Reproduz na íntegra o texto sobre a formação dos professores, sem lhe alterar uma única palavra ou sinal.

TEXTO FORNECIDO:
────────────────────────────────────────

Embora compreensível, esta reacção do corpo docente prevista por Bayrou é, no entanto, lamentável. O objectivo não é incriminar os professores, que não cessam de ser desestabilizados por 30 anos de incessantes reformas. O que está em causa é a sua formação inicial e os métodos de aprendizagem. Os responsáveis por esta situação são principalmente aqueles que criaram e desenvolveram os IUFM e definiram e estabeleceram os conteúdos que ali se ensinam.

Ainda no início de 2000, o meu filho, então no 7.º ano, mostrou‑me um exercício de gramática que lhe tinham mandado fazer. Em duas páginas decoradas com desenhos de algumas personagens, ele devia identificar os «enunciados ancorados nas situações de enunciação». De onde saiu este estranho saber e linguajar? Tento ver claramente, ou seja, perceber. «Onde está a tua lição?» «É isto, a lição.» «Não. Este é o exercício que te pedem para fazeres.» Tenho de me render às evidências. Nem no caderno nem no manual dele existe qualquer lição que possa servir de referência.

Telefono a uma amiga, professora de Letras, e, no dia seguinte, falo também com uma professora que trabalha na escola do meu filho. Ambas me fornecem a chave do mistério: «Na verdade, trata‑se
apenas de uma comunicação, uma conversa.» «E porque não se formula a pergunta de forma mais simples?» Admito não ter entendido a resposta. Mas, a partir daí, comecei a pensar que algo
perturbador estava a acontecer.

────────────────────────────────────────

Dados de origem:
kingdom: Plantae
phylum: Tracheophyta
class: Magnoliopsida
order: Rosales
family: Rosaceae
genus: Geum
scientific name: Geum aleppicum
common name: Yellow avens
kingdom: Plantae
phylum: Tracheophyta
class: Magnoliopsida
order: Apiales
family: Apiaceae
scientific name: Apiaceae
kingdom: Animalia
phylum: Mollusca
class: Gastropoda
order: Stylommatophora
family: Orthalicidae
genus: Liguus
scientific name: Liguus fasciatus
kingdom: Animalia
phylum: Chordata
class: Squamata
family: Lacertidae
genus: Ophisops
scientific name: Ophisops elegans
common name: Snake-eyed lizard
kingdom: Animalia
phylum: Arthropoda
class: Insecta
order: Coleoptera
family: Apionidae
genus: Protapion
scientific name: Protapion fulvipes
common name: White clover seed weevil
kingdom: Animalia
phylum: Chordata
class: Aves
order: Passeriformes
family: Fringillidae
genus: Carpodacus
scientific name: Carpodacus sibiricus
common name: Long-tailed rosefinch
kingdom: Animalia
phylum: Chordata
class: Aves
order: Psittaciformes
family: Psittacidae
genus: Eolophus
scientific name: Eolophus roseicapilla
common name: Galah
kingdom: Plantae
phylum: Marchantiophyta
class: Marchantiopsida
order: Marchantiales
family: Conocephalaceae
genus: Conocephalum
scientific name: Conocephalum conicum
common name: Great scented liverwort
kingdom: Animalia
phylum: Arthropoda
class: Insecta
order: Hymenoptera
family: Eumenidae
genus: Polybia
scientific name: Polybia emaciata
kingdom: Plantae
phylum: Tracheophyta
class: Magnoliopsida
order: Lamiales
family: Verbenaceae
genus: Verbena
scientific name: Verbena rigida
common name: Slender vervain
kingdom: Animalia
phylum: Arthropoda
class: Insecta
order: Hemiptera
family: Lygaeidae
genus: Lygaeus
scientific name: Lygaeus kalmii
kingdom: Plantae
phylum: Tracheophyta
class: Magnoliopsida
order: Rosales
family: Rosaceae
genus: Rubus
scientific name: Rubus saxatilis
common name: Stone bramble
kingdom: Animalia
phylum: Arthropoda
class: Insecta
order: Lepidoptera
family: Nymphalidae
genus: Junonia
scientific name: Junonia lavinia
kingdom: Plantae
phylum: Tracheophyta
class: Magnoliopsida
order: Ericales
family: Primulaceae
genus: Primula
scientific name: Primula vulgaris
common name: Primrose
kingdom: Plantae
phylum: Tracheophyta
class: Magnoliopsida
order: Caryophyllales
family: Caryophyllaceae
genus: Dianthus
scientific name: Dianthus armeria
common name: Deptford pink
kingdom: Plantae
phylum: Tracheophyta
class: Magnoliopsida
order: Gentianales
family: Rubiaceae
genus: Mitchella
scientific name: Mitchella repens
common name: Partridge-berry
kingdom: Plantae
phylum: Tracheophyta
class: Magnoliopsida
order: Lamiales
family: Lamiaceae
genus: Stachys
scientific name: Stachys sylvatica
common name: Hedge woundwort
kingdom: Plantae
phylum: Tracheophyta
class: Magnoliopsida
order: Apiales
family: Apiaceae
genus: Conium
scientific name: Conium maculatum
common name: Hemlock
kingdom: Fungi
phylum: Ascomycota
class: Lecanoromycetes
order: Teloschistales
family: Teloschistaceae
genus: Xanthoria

────────────────────────────────────────

RESPOSTA ESPERADA:
Embora compreensível, esta reacção do corpo docente prevista por Bayrou é, no entanto, lamentável. O objectivo não é incriminar os professores, que não cessam de ser desestabilizados por 30 anos de incessantes reformas. O que está em causa é a sua formação inicial e os métodos de aprendizagem. Os responsáveis por esta situação são principalmente aqueles que criaram e desenvolveram os IUFM e definiram e estabeleceram os conteúdos que ali se ensinam.

Ainda no início de 2000, o meu filho, então no 7.º ano, mostrou‑me um exercício de gramática que lhe tinham mandado fazer. Em duas páginas decoradas com desenhos de algumas personagens, ele devia identificar os «enunciados ancorados nas situações de enunciação». De onde saiu este estranho saber e linguajar? Tento ver claramente, ou seja, perceber. «Onde está a tua lição?» «É isto, a lição.» «Não. Este é o exercício que te pedem para fazeres.» Tenho de me render às evidências. Nem no caderno nem no manual dele existe qualquer lição que possa servir de referência.

Telefono a uma amiga, professora de Letras, e, no dia seguinte, falo também com uma professora que trabalha na escola do meu filho. Ambas me fornecem a chave do mistério: «Na verdade, trata‑se
apenas de uma comunicação, uma conversa.» «E porque não se formula a pergunta de forma mais simples?» Admito não ter entendido a resposta. Mas, a partir daí, comecei a pensar que algo
perturbador estava a acontecer.